今年最初にGallery MAZEKOZEで予定していた展示会に代わり、急遽、自分達の…RIKI-TRIBAL の展覧会をすることにした。
自分たちが、いま・ここ に至るにあたっての大きなきっかけは、Art(美術)との関わりとPlanterCttageという場づくりであるのは明らかで、MAZEKOZEという場づくりもまたそことの関係無くしてあり得ないことから、今回の展示ではそこに焦点を充てつつ、私たちが考える場にとってArtあるいは美術がどう関係しているのか?なぜそれが必要なのか?について、自分たち自身があらためて捉え直すための展示をすることにした。
そのことからすれば、今回の展示は、PlanterCottageから始まる、小池雅久と小池つねこ の二人によるArt unitであるRIKI-TRBALにとっての始めての回顧展ということになるのかもしれない…。

*課題*. 原文抜粋によると、どこで今年最初に予定していた展示会に代わって展覧会を開くことにしたのか答えなさい。 この後に続く行は参照する必要がない。

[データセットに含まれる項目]
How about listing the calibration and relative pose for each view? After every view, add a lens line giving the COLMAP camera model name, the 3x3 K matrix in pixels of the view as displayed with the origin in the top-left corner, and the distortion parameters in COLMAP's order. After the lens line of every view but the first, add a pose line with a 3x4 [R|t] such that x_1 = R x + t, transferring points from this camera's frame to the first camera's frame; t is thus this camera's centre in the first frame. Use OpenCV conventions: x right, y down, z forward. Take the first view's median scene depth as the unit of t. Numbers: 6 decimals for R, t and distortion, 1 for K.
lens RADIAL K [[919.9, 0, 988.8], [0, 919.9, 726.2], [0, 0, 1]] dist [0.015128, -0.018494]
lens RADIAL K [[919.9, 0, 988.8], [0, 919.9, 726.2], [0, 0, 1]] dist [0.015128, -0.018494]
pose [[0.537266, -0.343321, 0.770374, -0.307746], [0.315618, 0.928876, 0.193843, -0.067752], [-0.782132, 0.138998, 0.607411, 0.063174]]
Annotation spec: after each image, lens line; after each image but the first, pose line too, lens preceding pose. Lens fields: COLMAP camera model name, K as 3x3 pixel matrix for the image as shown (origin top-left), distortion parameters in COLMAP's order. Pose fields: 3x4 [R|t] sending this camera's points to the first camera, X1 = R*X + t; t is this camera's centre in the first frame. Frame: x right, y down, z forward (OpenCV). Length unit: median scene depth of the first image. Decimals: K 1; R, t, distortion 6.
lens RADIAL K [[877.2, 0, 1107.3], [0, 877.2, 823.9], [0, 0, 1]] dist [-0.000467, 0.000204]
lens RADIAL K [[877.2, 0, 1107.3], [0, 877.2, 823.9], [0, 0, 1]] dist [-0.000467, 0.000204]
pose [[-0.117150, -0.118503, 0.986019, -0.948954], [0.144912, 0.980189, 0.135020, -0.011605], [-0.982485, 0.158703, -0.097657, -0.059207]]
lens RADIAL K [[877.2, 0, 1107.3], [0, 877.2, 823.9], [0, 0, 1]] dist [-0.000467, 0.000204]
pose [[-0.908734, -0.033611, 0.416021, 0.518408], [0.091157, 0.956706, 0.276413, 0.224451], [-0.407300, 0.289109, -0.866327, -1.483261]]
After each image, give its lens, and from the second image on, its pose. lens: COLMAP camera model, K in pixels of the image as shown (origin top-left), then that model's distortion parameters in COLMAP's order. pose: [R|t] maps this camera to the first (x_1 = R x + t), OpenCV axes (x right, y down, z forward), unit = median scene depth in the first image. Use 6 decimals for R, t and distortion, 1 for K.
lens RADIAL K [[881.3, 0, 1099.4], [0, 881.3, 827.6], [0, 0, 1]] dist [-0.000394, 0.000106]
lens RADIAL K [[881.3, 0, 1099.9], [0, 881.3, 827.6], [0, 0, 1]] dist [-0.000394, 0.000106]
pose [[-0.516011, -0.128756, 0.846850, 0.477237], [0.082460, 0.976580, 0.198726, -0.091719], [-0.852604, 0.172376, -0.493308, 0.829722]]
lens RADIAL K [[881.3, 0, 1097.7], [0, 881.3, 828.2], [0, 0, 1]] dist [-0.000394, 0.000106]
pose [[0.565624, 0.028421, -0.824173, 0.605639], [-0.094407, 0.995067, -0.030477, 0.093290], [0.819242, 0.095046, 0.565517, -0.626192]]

*解答*. Gallery MAZEKOZE